Question

Find the cube of the term \[\left( 2x+5 \right)\]?

Answer 1

Hint: This question is from the topic of algebra. In solving this question, we will first find out the square of the term \[\left( 2x+5 \right)\]. We will find the square using the foil method. After that, we will multiply the squared term with the term \[\left( 2x+5 \right)\] to get the cube of \[\left( 2x+5 \right)\]. Here also, we will use the foil method to solve the question further and get the answer. After that, we will see an alternate method to solve this question.

Complete step by step solution:
Let us solve this question.
In this question, we have asked to find the cube of \[\left( 2x+5 \right)\]. Or, we can say we have to find the value of \[{{\left( 2x+5 \right)}^{3}}\].
As we know that we can write \[{{x}^{3}}\] as \[x\cdot x\cdot x\] or \[{{x}^{2}}\cdot x\], so we can write
\[{{\left( 2x+5 \right)}^{3}}={{\left( 2x+5 \right)}^{2}}\cdot \left( 2x+5 \right)\]
Let us first solve the term \[{{\left( 2x+5 \right)}^{2}}\].
The term \[{{\left( 2x+5 \right)}^{2}}\] can also be written as
\[{{\left( 2x+5 \right)}^{2}}=\left( 2x+5 \right)\cdot \left( 2x+5 \right)\]
Now, using foil method formula that is (a+b)(c+d)=ac+ad+bc+bd, we can write
\[\Rightarrow {{\left( 2x+5 \right)}^{2}}=2x\cdot 2x+2x\cdot 5+5\cdot 2x+5\cdot 5\]
The above equation can also be written as
\[\Rightarrow {{\left( 2x+5 \right)}^{2}}={{\left( 2x \right)}^{2}}+10x+10x+{{5}^{2}}\]
The above equation can also be written as
\[\Rightarrow {{\left( 2x+5 \right)}^{2}}=4{{x}^{2}}+20x+25\]
Now, let us find the value of \[{{\left( 2x+5 \right)}^{3}}\]. This can also be written as
\[{{\left( 2x+5 \right)}^{3}}={{\left( 2x+5 \right)}^{2}}\cdot \left( 2x+5 \right)\]
The above equation can also be written as
\[\Rightarrow {{\left( 2x+5 \right)}^{3}}=\left( 4{{x}^{2}}+20x+25 \right)\cdot \left( 2x+5 \right)\]
The above equation can also be written as
\[\Rightarrow {{\left( 2x+5 \right)}^{3}}=4{{x}^{2}}\cdot 2x+4{{x}^{2}}\cdot 5+20x\cdot 2x+20x\cdot 5+25\cdot 2x+25\cdot 5\]
The above equation can also be written as
\[\Rightarrow {{\left( 2x+5 \right)}^{3}}=8{{x}^{3}}+20{{x}^{2}}+40{{x}^{2}}+100x+50x+125\]
\[\Rightarrow {{\left( 2x+5 \right)}^{3}}=8{{x}^{3}}+60{{x}^{2}}+150x+125\]
So, we have found the cube of \[\left( 2x+5 \right)\]. The cube of \[\left( 2x+5 \right)\] is \[8{{x}^{3}}+60{{x}^{2}}+150x+125\].

Note: We should have a better knowledge in the topic of algebra.

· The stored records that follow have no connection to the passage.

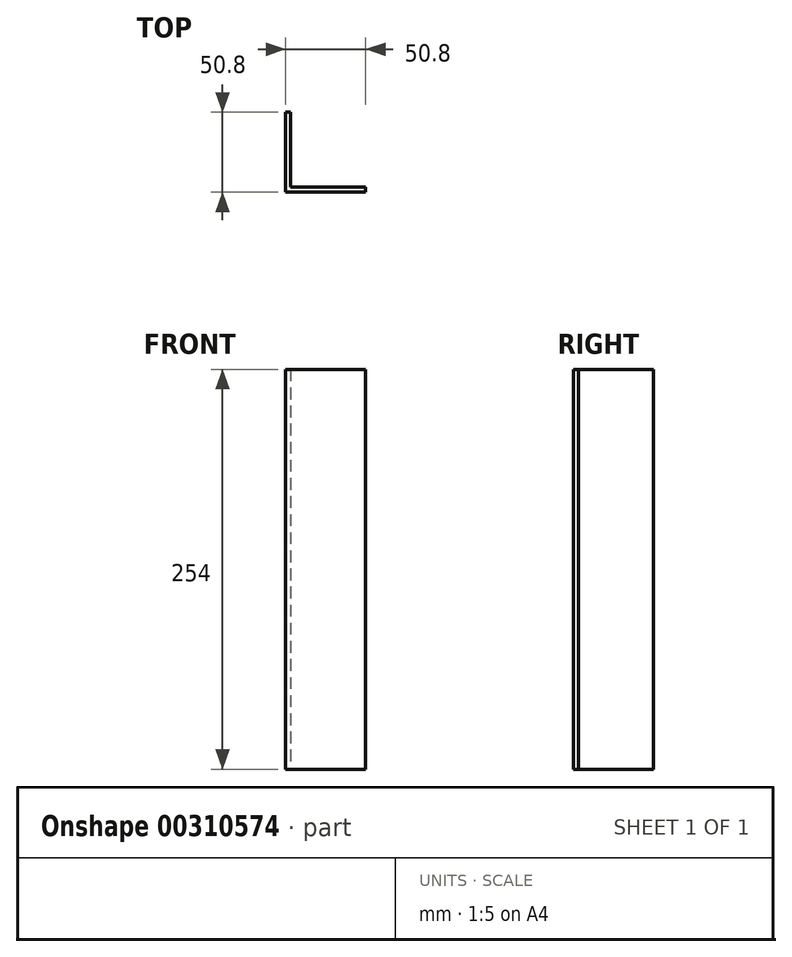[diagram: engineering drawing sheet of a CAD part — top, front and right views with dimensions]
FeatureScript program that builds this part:
annotation { "Feature Type Name" : "Feature", "Feature Type Description" : "" }
export const myFeature = defineFeature(function(context is Context, id is Id, definition is map)
    precondition{}
    {
        {
            var Q0;
            Q0=qCreatedBy(makeId("Top.planeOp"),FACE);
            var sketch = newSketch(context, id + "F0", { "sketchPlane" : qUnion([Q0])});
            skLineSegment(sketch, "E0", {"start": v(0, 0) * mm, "end": v(0, 50.8) * mm});
            skLineSegment(sketch, "E1", {"start": v(0, 50.8) * mm, "end": v(3.18, 50.8) * mm});
            skLineSegment(sketch, "E2", {"start": v(3.18, 50.8) * mm, "end": v(3.18, 3.17) * mm});
            skLineSegment(sketch, "E3", {"start": v(3.18, 3.17) * mm, "end": v(50.8, 3.18) * mm});
            skLineSegment(sketch, "E4", {"start": v(50.8, 3.18) * mm, "end": v(50.8, 0) * mm});
            skLineSegment(sketch, "E5", {"start": v(50.8, 0) * mm, "end": v(0, 0) * mm});
            skSolve(sketch);
        }
        {
            var Q0;
            Q0 = qSketchRegion(id + "F0", true);
            extrude(context, id + "F1", {"entities" : qUnion([Q0]), "depth" : 254 * mm});
        }
    });
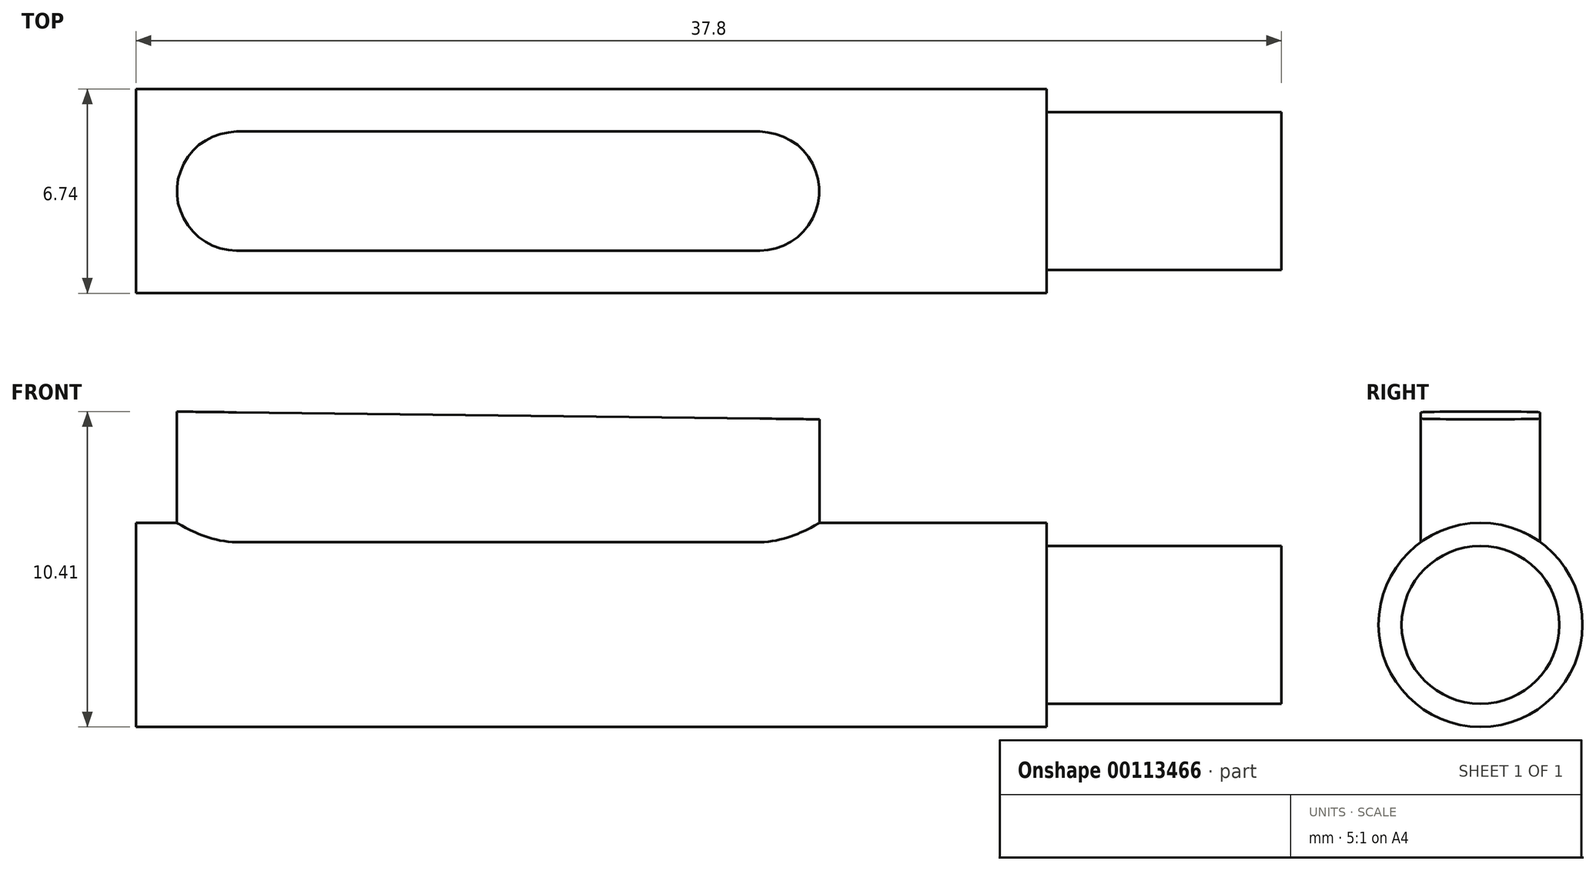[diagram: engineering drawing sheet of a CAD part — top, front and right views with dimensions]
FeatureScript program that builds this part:
annotation { "Feature Type Name" : "Feature", "Feature Type Description" : "" }
export const myFeature = defineFeature(function(context is Context, id is Id, definition is map)
    precondition{}
    {
        {
            var Q0;
            Q0=qCreatedBy(makeId("Right.planeOp"),FACE);
            var sketch = newSketch(context, id + "F0", { "sketchPlane" : qUnion([Q0])});
            skCircle(sketch, "E0", {"center": v(0, 0) * mm, "radius": 3.37 * mm});
            skSolve(sketch);
        }
        {
            var Q0;
            Q0 = qSketchRegion(id + "F0", true);
            extrude(context, id + "F1", {"entities" : qUnion([Q0]), "oppositeDirection" : true, "depth" : 30.05 * mm});
        }
        {
            var Q0;
            Q0=makeQuery(id+"F1.opExtrude","CAP_FACE",FACE,{"disambiguationData":[OSD([sQuery(id+"F0.wireOp",EDGE,"E0")])],"isStart":true});
            var sketch = newSketch(context, id + "F2", { "sketchPlane" : qUnion([Q0])});
            skCircle(sketch, "E1", {"center": v(0, 0) * mm, "radius": 2.6 * mm});
            skSolve(sketch);
        }
        {
            var Q0;
            Q0 = qSketchRegion(id + "F2", true);
            extrude(context, id + "F3", {"entities" : qUnion([Q0]), "operationType" : NewBodyOperationType.ADD, "depth" : 7.75 * mm});
        }
        {
            var Q0;
            Q0=qCreatedBy(makeId("Top.planeOp"),FACE);
            var sketch = newSketch(context, id + "F4", { "sketchPlane" : qUnion([Q0])});
            skLineSegment(sketch, "E2", {"start": v(-26.73, 1.97) * mm, "end": v(-9.46, 1.97) * mm});
            skArc(sketch, "E3", {"start": v(-9.46, -1.97) * mm, "mid": v(-7.5, 0) * mm, "end": v(-9.46, 1.97) * mm});
            skArc(sketch, "E4", {"start": v(-26.73, 1.97) * mm, "mid": v(-28.7, 0) * mm, "end": v(-26.73, -1.97) * mm});
            skLineSegment(sketch, "E5", {"start": v(-26.73, -1.97) * mm, "end": v(-9.46, -1.97) * mm});
            skLineSegment(sketch, "E6", {"start": v(-26.73, 0) * mm, "end": v(-9.46, 0) * mm, "construction": true});
            skSolve(sketch);
        }
        {
            var Q0;
            Q0 = qSketchRegion(id + "F4", true);
            extrude(context, id + "F5", {"entities" : qUnion([Q0]), "operationType" : NewBodyOperationType.ADD, "depth" : 7.04 * mm});
        }
        {
            var Q0;
            Q0=makeQuery(id+"F5.opExtrude","SWEPT_FACE",FACE,{"disambiguationData":[OSD([sQuery(id+"F4.wireOp",EDGE,"E5")])]});
            var sketch = newSketch(context, id + "F6", { "sketchPlane" : qUnion([Q0])});
            skLineSegment(sketch, "E7", {"start": v(-28.7, 7.04) * mm, "end": v(-7.5, 6.78) * mm});
            skLineSegment(sketch, "E8", {"start": v(-7.5, 6.78) * mm, "end": v(-7.5, 7.04) * mm});
            skLineSegment(sketch, "E9", {"start": v(-7.5, 7.04) * mm, "end": v(-28.7, 7.04) * mm});
            skSolve(sketch);
        }
        {
            var Q0;
            Q0 = qSketchRegion(id + "F6", true);
            extrude(context, id + "F7", {"entities" : qUnion([Q0]), "operationType" : NewBodyOperationType.REMOVE, "endBound" : BoundingType.THROUGH_ALL, "oppositeDirection" : true, "depth" : 25.4 * mm});
        }
    });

We should know that the \[{{x}^{a+b}}\] can be written as \[{{x}^{a}}{{x}^{b}}\].
We can solve this question by alternate method.
For solving this question by alternate method, we should know the formula of \[{{\left( a+b \right)}^{3}}={{a}^{3}}+3{{a}^{2}}b+3a{{b}^{2}}+{{b}^{3}}\]
Now, using this formula, we can write
\[{{\left( 2x+5 \right)}^{3}}={{\left( 2x \right)}^{3}}+3\cdot {{\left( 2x \right)}^{2}}\cdot 5+3\cdot (2x)\cdot {{5}^{2}}+{{5}^{3}}\]
The above equation can also be written as
\[\Rightarrow {{\left( 2x+5 \right)}^{3}}=\left( 8{{x}^{3}} \right)+3\cdot \left( 4{{x}^{2}} \right)\cdot 5+3\cdot (2x)\cdot 25+125\]
\[\Rightarrow {{\left( 2x+5 \right)}^{3}}=8{{x}^{3}}+60{{x}^{2}}+150x+125\]
As we have got the same answer, so we can use this method too to solve this question.